Please copy the material under this line exactly, keeping every line.
________________________________________
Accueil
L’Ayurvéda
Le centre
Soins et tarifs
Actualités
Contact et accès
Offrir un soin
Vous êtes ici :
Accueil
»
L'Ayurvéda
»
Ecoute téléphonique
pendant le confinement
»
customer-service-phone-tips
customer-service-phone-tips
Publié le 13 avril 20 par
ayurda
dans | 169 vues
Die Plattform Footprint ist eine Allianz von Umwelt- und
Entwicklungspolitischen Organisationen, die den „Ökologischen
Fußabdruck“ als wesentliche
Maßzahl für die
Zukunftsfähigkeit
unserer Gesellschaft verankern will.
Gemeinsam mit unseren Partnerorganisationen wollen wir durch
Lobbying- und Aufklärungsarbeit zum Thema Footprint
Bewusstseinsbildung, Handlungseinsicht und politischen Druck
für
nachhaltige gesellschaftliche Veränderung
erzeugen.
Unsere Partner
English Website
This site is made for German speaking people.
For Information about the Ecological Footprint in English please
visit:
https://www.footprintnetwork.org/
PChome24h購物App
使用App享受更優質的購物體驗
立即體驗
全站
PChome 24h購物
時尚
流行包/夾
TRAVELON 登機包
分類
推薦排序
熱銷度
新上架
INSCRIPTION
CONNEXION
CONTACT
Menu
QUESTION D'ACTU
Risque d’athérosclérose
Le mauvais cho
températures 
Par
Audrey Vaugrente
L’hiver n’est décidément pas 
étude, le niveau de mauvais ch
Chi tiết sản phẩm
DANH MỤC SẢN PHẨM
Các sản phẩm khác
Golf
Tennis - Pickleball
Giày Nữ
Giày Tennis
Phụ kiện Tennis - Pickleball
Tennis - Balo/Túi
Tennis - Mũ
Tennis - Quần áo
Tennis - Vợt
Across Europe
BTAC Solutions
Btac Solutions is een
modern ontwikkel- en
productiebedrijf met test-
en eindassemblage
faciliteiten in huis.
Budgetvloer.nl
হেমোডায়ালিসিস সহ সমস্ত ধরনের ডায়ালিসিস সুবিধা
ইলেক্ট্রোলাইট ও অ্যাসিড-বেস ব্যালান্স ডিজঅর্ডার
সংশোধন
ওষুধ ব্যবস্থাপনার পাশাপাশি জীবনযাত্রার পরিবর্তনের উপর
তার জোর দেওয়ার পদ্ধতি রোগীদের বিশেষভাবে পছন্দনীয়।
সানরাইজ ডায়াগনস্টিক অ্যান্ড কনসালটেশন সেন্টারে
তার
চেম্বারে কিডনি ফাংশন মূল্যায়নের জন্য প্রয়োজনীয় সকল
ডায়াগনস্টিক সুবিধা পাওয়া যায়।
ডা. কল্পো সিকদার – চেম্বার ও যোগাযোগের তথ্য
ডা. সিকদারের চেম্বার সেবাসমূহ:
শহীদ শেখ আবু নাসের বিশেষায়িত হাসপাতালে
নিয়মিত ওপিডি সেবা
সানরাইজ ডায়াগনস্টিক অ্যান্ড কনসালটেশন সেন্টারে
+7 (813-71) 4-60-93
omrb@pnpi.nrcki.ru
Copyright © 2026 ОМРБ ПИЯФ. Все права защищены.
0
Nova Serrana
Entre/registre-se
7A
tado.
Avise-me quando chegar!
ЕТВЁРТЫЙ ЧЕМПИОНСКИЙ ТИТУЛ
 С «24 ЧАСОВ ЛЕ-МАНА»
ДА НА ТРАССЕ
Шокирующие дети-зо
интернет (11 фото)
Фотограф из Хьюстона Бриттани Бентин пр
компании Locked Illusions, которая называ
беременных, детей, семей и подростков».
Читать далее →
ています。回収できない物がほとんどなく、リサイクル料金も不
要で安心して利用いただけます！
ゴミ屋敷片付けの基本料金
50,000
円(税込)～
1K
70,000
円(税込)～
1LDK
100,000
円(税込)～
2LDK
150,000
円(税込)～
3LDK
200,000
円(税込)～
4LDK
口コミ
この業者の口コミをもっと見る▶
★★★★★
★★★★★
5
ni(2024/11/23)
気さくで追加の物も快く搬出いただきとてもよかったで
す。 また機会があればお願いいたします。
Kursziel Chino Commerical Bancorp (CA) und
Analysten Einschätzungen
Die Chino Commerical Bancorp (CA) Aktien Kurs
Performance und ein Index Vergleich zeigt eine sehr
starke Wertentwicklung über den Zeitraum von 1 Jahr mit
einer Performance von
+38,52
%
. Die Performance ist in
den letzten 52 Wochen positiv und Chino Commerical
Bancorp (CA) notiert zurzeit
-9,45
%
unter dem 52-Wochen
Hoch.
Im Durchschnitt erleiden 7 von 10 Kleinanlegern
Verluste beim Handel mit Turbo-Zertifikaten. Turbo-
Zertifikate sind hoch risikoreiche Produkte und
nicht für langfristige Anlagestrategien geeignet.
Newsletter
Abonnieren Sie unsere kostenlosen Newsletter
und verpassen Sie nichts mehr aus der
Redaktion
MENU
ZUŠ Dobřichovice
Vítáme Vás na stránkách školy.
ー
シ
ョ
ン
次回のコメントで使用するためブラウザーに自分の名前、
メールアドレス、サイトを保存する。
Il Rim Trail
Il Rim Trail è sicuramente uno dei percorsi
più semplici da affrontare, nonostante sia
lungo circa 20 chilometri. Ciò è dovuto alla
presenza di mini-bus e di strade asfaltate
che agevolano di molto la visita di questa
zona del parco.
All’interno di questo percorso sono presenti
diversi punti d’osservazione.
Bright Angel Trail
________________________________________
* [Response]
Accueil
L’Ayurvéda
Le centre
Soins et tarifs
Actualités
Contact et accès
Offrir un soin
Vous êtes ici :
Accueil
»
L'Ayurvéda
»
Ecoute téléphonique
pendant le confinement
»
customer-service-phone-tips
customer-service-phone-tips
Publié le 13 avril 20 par
ayurda
dans | 169 vues
Die Plattform Footprint ist eine Allianz von Umwelt- und
Entwicklungspolitischen Organisationen, die den „Ökologischen
Fußabdruck“ als wesentliche
Maßzahl für die
Zukunftsfähigkeit
unserer Gesellschaft verankern will.
Gemeinsam mit unseren Partnerorganisationen wollen wir durch
Lobbying- und Aufklärungsarbeit zum Thema Footprint
Bewusstseinsbildung, Handlungseinsicht und politischen Druck
für
nachhaltige gesellschaftliche Veränderung
erzeugen.
Unsere Partner
English Website
This site is made for German speaking people.
For Information about the Ecological Footprint in English please
visit:
https://www.footprintnetwork.org/
PChome24h購物App
使用App享受更優質的購物體驗
立即體驗
全站
PChome 24h購物
時尚
流行包/夾
TRAVELON 登機包
分類
推薦排序
熱銷度
新上架
INSCRIPTION
CONNEXION
CONTACT
Menu
QUESTION D'ACTU
Risque d’athérosclérose
Le mauvais cho
températures 
Par
Audrey Vaugrente
L’hiver n’est décidément pas 
étude, le niveau de mauvais ch
Chi tiết sản phẩm
DANH MỤC SẢN PHẨM
Các sản phẩm khác
Golf
Tennis - Pickleball
Giày Nữ
Giày Tennis
Phụ kiện Tennis - Pickleball
Tennis - Balo/Túi
Tennis - Mũ
Tennis - Quần áo
Tennis - Vợt
Across Europe
BTAC Solutions
Btac Solutions is een
modern ontwikkel- en
productiebedrijf met test-
en eindassemblage
faciliteiten in huis.
Budgetvloer.nl
হেমোডায়ালিসিস সহ সমস্ত ধরনের ডায়ালিসিস সুবিধা
ইলেক্ট্রোলাইট ও অ্যাসিড-বেস ব্যালান্স ডিজঅর্ডার
সংশোধন
ওষুধ ব্যবস্থাপনার পাশাপাশি জীবনযাত্রার পরিবর্তনের উপর
তার জোর দেওয়ার পদ্ধতি রোগীদের বিশেষভাবে পছন্দনীয়।
সানরাইজ ডায়াগনস্টিক অ্যান্ড কনসালটেশন সেন্টারে
তার
চেম্বারে কিডনি ফাংশন মূল্যায়নের জন্য প্রয়োজনীয় সকল
ডায়াগনস্টিক সুবিধা পাওয়া যায়।
ডা. কল্পো সিকদার – চেম্বার ও যোগাযোগের তথ্য
ডা. সিকদারের চেম্বার সেবাসমূহ:
শহীদ শেখ আবু নাসের বিশেষায়িত হাসপাতালে
নিয়মিত ওপিডি সেবা
সানরাইজ ডায়াগনস্টিক অ্যান্ড কনসালটেশন সেন্টারে
+7 (813-71) 4-60-93
omrb@pnpi.nrcki.ru
Copyright © 2026 ОМРБ ПИЯФ. Все права защищены.
0
Nova Serrana
Entre/registre-se
7A
tado.
Avise-me quando chegar!
ЕТВЁРТЫЙ ЧЕМПИОНСКИЙ ТИТУЛ
 С «24 ЧАСОВ ЛЕ-МАНА»
ДА НА ТРАССЕ
Шокирующие дети-зо
интернет (11 фото)
Фотограф из Хьюстона Бриттани Бентин пр
компании Locked Illusions, которая называ
беременных, детей, семей и подростков».
Читать далее →
ています。回収できない物がほとんどなく、リサイクル料金も不
要で安心して利用いただけます！
ゴミ屋敷片付けの基本料金
50,000
円(税込)～
1K
70,000
円(税込)～
1LDK
100,000
円(税込)～
2LDK
150,000
円(税込)～
3LDK
200,000
円(税込)～
4LDK
口コミ
この業者の口コミをもっと見る▶
★★★★★
★★★★★
5
ni(2024/11/23)
気さくで追加の物も快く搬出いただきとてもよかったで
す。 また機会があればお願いいたします。
Kursziel Chino Commerical Bancorp (CA) und
Analysten Einschätzungen
Die Chino Commerical Bancorp (CA) Aktien Kurs
Performance und ein Index Vergleich zeigt eine sehr
starke Wertentwicklung über den Zeitraum von 1 Jahr mit
einer Performance von
+38,52
%
. Die Performance ist in
den letzten 52 Wochen positiv und Chino Commerical
Bancorp (CA) notiert zurzeit
-9,45
%
unter dem 52-Wochen
Hoch.
Im Durchschnitt erleiden 7 von 10 Kleinanlegern
Verluste beim Handel mit Turbo-Zertifikaten. Turbo-
Zertifikate sind hoch risikoreiche Produkte und
nicht für langfristige Anlagestrategien geeignet.
Newsletter
Abonnieren Sie unsere kostenlosen Newsletter
und verpassen Sie nichts mehr aus der
Redaktion
MENU
ZUŠ Dobřichovice
Vítáme Vás na stránkách školy.
ー
シ
ョ
ン
次回のコメントで使用するためブラウザーに自分の名前、
メールアドレス、サイトを保存する。
Il Rim Trail
Il Rim Trail è sicuramente uno dei percorsi
più semplici da affrontare, nonostante sia
lungo circa 20 chilometri. Ciò è dovuto alla
presenza di mini-bus e di strade asfaltate
che agevolano di molto la visita di questa
zona del parco.
All’interno di questo percorso sono presenti
diversi punti d’osservazione.
Bright Angel Trail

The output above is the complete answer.